Even better than us inventing psychoses such as being narcissistic enough to think we could actually destroy the planet with little cups, we decided to invent new ways to actually almost kill ourselves. Hey guys, let’s go spelunking down this giant f**king chasm in the side of this frozen mountain! F**king cool man. We’re amazing. But we could die? I know, right!?!?! Take that war hero grandpa!

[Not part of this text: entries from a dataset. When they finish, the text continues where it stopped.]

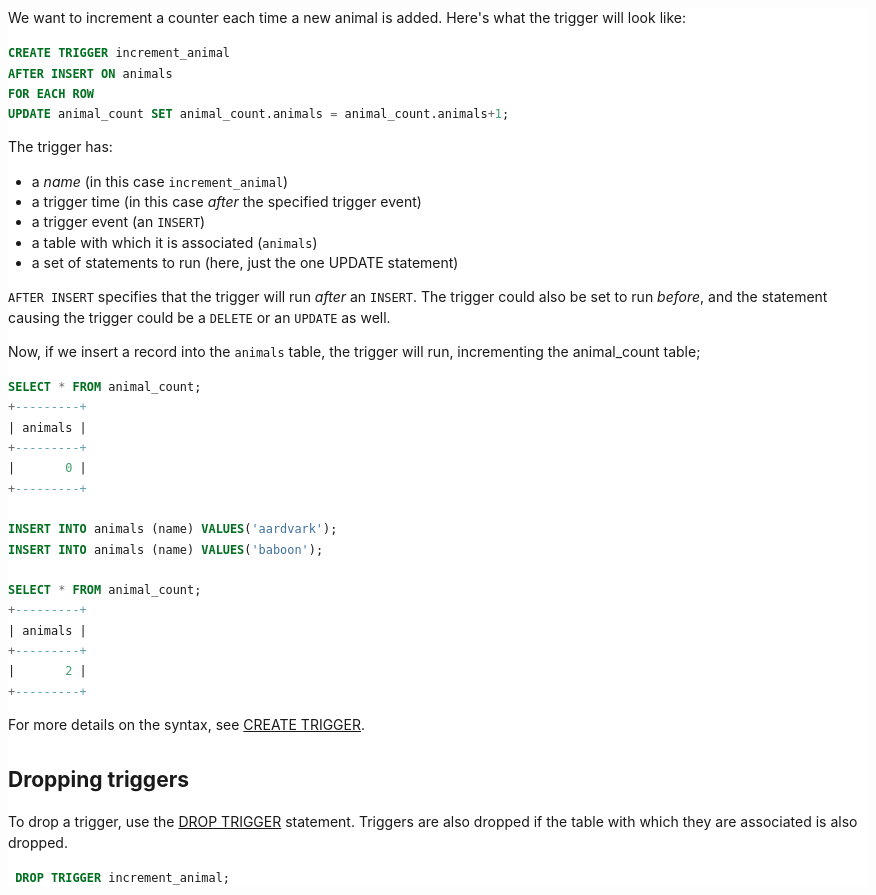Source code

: We want to increment a counter each time a new animal is added. Here's what the trigger will look like:

```sql
CREATE TRIGGER increment_animal 
AFTER INSERT ON animals 
FOR EACH ROW 
UPDATE animal_count SET animal_count.animals = animal_count.animals+1;
```

The trigger has:

- a <em>name</em> (in this case `increment_animal`)
- a trigger time (in this case <em>after</em> the specified trigger event)
- a trigger event (an `INSERT`)
- a table with which it is associated (`animals`)
- a set of statements to run (here, just the one UPDATE statement)

`AFTER INSERT` specifies that the trigger will run <em>after</em> an `INSERT`. The trigger could also be set to run <em>before</em>, and the statement causing the trigger could be a `DELETE` or an `UPDATE` as well.

Now, if we insert a record into the `animals` table, the trigger will run, incrementing the animal_count table;

```sql
SELECT * FROM animal_count;
+---------+
| animals |
+---------+
|       0 |
+---------+

INSERT INTO animals (name) VALUES('aardvark');
INSERT INTO animals (name) VALUES('baboon');

SELECT * FROM animal_count;
+---------+
| animals |
+---------+
|       2 |
+---------+
```

For more details on the syntax, see [CREATE TRIGGER](/programming-customizing-mariadb/triggers-events/triggers/create-trigger/).

## Dropping triggers

To drop a trigger, use the [DROP TRIGGER](/sql-statements-structure/sql-statements/data-definition/drop/drop-trigger/) statement. Triggers are also dropped if the table with which they are associated is also dropped.

```sql
 DROP TRIGGER increment_animal; 
```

History is chocked full of crazy people who did things “extreme” and dangerous. Flying a kite in a thunder storm, building a device with wings and jumping off a cliff, strapping themselves into a rocket and luanching into outerspace. These inventors put themselves in mortal danger in the quest to do something great. Correct me if I’m wrong there Chip Johnson (or is it Biff Johnson?), but I can’t think of a damn thing being invented from jumping out of a helicopter in snow skies and onto the top of a double black diamond mountain, besides maybe inventing new ways to create orphans.
This new generation that’s currently fighting the war on terror won’t have much time for such “important” matters as inventing extreme basketball, base jumping, or music television. They’ll only get to protect us, and fight for us, and die for us, while we on the other hand get to invent the new extreme <insert un-extreme event here>. I got it… Extreme Blogging. I’m thinking about only doing extreme blogging from now on. Let me explain. This entire post was written while I had my pants off at work. Well, not completely off, but around the ole ankles. No one noticed since I was at my desk the whole time. Extreme man! Eat your heart out pops.
Or maybe I’ll just climb in a cage full of wild killer animals—such as lions—and show how extremely badass I am. Extremely unlikely. Wait, I mean Xtremely unlikely.